Make note: you must have more than 50% of revenue from real customers, who are NOT distributors. These customers have not signed an independent contractor agreement and cannot earn money. Preferred Customer programs have become a foundational strategy to sustainable, legal growth in the USA market.
Yet in Asia, customers often enroll as distributors to receive the distributor price. Unless your compensation plan anticipates this you may find your new distributors not earning sufficient income to make it worth their time. Your retention rate will be terrible.
A comp plan designed for customer heavy markets may need to be “tweaked” to work well in Asia because customers are less common. In countries where customer enrollment is strong such as North America, western Europe, Australia & New Zealand, your compensation plan must reward reps for selling to customers – not just recruiting people into the business.

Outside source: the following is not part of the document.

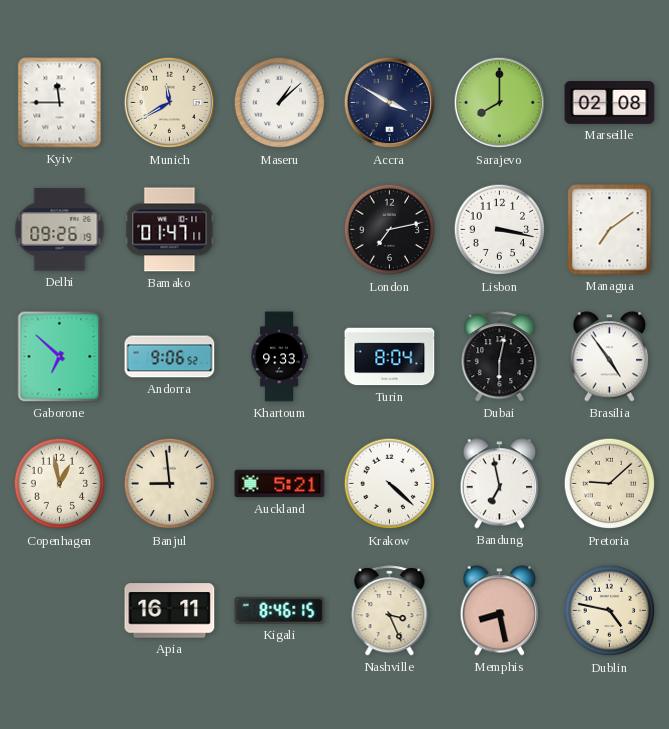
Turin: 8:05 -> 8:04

Focus on One-and-Done or Predictable Revenue
Another vital decision is whether your business model relies on a “one and done” purchase or a subscription or auto-ship model.
A one & done business model means that most people buy your product or product set once and then rarely will they come back for more. Examples of this approach in direct sales would be the sale of large enrollment packs or product sets. One & Done business models start each month with zero revenue and must create every dollar from new business – there is only small amounts of repeat business.